There is an old gospel song with that very title and I can claim it as my own today. Yesterday I had a fantastic sticking- to- program day. I planned out my meals and ate them and nothing more. Oh yes, I've planned meals before and then ate what I'd planned AND the rest of the refrigerator. Not yesterday. I was a good strawberry. Today is a new day. It is not complete so I'll save the hip hip hooray for tomorrow.
I did make out a meal plan last night before the "zzzzzz"s began buzzing...(can we just do away with daylight savings??? PLEASE!!). This morning I packed my lunch and ate my planned breakfast. My tote for work is ready and make-up and hair done...I'm even dressed to my shoes!

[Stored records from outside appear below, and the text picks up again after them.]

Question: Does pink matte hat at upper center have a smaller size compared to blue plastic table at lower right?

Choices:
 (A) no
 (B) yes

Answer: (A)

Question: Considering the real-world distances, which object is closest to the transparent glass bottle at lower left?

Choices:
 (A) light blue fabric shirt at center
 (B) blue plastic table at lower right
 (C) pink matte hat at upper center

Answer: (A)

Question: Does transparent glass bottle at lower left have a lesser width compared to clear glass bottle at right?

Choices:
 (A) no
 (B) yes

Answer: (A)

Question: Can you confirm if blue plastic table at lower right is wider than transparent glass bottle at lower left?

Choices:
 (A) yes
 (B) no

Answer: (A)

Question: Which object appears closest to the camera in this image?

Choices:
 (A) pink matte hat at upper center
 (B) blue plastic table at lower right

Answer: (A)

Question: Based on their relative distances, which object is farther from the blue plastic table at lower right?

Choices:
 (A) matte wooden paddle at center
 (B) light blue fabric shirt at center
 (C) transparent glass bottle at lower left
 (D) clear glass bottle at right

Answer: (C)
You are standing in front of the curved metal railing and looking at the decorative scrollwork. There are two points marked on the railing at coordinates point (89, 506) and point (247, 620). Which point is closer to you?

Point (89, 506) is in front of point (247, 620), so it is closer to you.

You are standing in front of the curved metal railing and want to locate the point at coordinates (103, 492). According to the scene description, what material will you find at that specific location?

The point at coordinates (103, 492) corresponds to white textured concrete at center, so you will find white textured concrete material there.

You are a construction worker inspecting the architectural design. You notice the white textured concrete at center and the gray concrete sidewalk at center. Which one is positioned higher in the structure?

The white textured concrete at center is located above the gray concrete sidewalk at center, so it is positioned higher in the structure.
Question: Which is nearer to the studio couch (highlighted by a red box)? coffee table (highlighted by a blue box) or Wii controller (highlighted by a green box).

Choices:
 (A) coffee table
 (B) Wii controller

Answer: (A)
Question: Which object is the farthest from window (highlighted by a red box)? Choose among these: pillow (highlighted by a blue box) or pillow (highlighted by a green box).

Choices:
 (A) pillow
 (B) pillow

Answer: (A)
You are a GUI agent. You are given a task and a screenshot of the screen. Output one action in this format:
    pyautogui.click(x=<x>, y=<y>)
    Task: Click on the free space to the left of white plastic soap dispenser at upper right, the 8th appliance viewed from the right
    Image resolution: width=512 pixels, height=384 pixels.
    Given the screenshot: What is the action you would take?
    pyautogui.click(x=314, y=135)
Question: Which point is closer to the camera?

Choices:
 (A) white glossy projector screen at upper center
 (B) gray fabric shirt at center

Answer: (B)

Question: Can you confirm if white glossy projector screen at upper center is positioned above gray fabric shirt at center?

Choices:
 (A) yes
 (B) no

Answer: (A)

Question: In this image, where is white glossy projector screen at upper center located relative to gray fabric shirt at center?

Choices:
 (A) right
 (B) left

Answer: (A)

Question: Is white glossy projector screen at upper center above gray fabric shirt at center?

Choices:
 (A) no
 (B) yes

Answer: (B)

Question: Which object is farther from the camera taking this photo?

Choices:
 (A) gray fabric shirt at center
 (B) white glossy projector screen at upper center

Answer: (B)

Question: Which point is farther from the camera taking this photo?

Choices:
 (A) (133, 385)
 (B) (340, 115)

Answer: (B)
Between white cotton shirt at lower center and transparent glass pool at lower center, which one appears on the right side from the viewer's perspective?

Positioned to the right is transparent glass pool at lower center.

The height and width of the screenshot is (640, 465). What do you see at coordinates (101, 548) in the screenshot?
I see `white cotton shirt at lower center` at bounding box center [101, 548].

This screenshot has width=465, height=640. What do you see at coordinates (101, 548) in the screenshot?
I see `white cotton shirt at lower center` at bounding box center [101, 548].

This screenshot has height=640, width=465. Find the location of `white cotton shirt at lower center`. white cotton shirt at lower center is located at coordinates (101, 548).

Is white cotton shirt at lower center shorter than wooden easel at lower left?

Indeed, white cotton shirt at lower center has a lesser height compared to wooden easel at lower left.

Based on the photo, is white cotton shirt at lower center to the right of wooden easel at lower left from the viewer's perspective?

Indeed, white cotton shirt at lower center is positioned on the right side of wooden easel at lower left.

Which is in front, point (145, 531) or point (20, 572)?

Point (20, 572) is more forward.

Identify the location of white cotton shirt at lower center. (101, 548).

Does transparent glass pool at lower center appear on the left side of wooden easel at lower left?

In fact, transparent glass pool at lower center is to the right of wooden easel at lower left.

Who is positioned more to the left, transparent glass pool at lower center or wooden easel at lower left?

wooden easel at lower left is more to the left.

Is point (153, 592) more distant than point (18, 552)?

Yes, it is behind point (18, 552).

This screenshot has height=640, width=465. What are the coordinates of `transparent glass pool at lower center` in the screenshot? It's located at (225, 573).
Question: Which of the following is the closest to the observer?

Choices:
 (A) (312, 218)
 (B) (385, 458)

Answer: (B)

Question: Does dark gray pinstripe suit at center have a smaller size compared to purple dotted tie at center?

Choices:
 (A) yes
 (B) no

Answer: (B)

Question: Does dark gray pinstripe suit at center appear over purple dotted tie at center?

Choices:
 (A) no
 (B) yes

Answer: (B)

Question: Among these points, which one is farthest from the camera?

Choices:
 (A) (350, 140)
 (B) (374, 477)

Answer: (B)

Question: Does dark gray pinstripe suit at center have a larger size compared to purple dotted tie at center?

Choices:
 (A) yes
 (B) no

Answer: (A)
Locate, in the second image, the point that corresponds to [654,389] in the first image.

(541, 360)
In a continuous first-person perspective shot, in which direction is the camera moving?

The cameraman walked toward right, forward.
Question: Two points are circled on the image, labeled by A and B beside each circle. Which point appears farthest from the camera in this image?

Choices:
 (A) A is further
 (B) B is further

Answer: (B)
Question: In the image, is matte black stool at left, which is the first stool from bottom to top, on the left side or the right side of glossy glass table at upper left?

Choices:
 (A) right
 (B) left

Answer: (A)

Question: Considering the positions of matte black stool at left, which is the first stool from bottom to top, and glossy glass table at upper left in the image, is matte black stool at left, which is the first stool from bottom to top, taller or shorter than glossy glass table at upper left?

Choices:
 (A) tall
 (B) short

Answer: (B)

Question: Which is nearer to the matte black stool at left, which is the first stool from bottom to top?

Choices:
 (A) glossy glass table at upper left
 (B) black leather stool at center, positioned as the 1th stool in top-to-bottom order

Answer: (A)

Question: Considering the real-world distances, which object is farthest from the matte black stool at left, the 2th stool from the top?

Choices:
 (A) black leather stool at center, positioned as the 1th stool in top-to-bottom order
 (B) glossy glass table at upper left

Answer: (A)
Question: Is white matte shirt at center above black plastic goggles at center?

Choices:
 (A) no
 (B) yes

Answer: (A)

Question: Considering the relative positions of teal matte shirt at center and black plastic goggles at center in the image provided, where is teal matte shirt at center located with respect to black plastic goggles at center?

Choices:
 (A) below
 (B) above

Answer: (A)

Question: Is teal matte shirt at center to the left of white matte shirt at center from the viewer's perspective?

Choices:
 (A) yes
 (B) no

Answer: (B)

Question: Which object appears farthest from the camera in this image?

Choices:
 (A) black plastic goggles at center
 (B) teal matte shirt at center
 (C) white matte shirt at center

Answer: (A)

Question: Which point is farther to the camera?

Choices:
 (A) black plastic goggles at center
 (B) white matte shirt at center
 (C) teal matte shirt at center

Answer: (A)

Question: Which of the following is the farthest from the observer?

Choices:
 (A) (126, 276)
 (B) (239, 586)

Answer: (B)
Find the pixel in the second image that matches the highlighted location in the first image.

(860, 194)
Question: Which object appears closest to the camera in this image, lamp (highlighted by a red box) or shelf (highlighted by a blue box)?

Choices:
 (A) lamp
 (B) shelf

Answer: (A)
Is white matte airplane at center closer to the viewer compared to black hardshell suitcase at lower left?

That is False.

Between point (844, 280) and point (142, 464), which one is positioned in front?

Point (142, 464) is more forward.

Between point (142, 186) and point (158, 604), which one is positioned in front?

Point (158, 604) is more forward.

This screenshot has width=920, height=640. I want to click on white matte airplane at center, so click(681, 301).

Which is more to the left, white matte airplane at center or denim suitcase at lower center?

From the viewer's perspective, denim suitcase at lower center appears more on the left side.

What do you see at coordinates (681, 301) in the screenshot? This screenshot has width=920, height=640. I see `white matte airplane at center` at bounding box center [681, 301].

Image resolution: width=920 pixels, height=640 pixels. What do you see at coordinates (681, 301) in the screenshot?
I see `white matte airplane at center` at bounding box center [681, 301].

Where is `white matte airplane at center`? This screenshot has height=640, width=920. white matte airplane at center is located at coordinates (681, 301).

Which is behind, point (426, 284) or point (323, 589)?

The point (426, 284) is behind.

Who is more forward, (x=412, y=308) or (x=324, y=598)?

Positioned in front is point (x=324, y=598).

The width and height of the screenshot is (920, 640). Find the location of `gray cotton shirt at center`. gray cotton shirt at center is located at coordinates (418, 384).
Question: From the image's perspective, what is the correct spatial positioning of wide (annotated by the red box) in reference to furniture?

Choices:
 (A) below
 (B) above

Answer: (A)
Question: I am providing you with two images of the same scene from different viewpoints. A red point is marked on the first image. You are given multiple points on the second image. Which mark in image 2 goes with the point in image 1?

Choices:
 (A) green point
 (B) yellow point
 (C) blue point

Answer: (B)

I really dislike having to think about food so much, you know? I tried letting those early months of eating right and losing weight take over but my "old" self came back. I was making unhealthy choices....like "what can one ice cream sandwich a night hurt?" Plenty, I've now found out! That wasn't the only thing I was eating! One ice cream sandwich invited a bag of popcorn to the party and pretty soon I was making homemade bread (and you know me and bread) and the pantry party continued. I'm not able to go against my grain on auto-pilot yet. I think it will take more than 3 months of working at it. For now, Grainiacs, you're stuck with me taking it one day at a time...for how long? God only knows. But I will try to discuss other topics, like maybe the weather. It is beautiful here in Rural, USA. I wish I could walk to work but I'd have to start out an hour early and I'm just not up to that....yet!